Goal of the exercise: Convert the lines into a JSON list of strings, one string per line, leaving out blank lines. Begin with the line containing "businesses is a tangible and" and continue through the line containing "and forever intertwined", including both of those lines.

####################

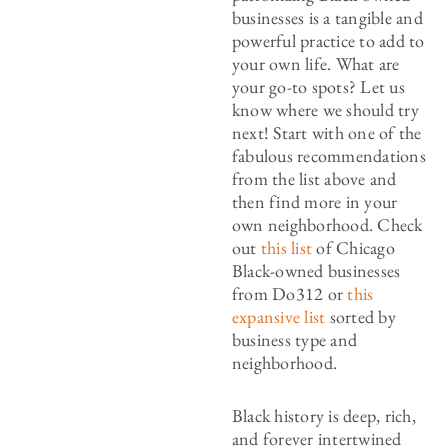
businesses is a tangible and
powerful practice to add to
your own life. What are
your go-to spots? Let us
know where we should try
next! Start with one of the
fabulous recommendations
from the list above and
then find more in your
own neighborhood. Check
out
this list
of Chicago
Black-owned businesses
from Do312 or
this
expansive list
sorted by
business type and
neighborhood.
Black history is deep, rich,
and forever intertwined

####################

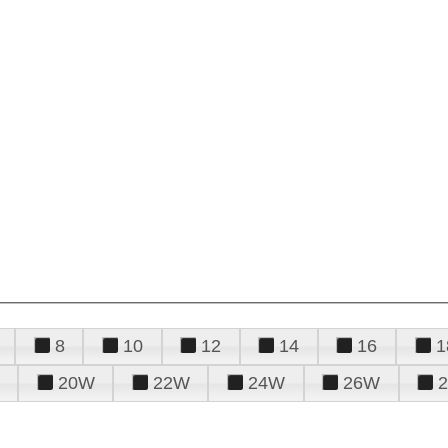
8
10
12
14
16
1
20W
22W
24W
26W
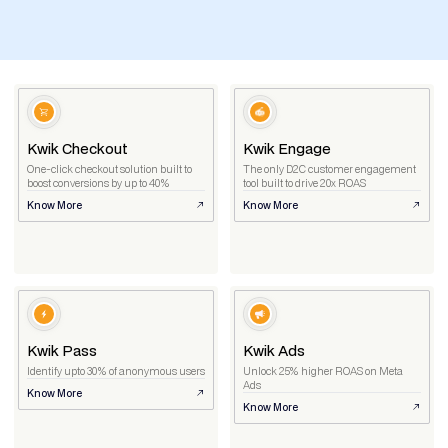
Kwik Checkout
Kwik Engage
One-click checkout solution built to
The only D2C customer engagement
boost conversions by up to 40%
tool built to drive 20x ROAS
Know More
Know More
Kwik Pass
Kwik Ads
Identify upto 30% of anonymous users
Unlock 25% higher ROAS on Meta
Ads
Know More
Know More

####################

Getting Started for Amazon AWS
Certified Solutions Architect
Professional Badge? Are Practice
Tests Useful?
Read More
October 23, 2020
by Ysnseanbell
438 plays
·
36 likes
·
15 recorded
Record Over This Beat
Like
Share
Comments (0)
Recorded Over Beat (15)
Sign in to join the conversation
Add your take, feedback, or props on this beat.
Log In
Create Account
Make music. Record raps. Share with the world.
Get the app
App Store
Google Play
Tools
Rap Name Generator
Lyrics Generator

####################

Output below:
[
  "businesses is a tangible and",
  "powerful practice to add to",
  "your own life. What are",
  "your go-to spots? Let us",
  "know where we should try",
  "next! Start with one of the",
  "fabulous recommendations",
  "from the list above and",
  "then find more in your",
  "own neighborhood. Check",
  "out",
  "this list",
  "of Chicago",
  "Black-owned businesses",
  "from Do312 or",
  "this",
  "expansive list",
  "sorted by",
  "business type and",
  "neighborhood.",
  "Black history is deep, rich,",
  "and forever intertwined"
]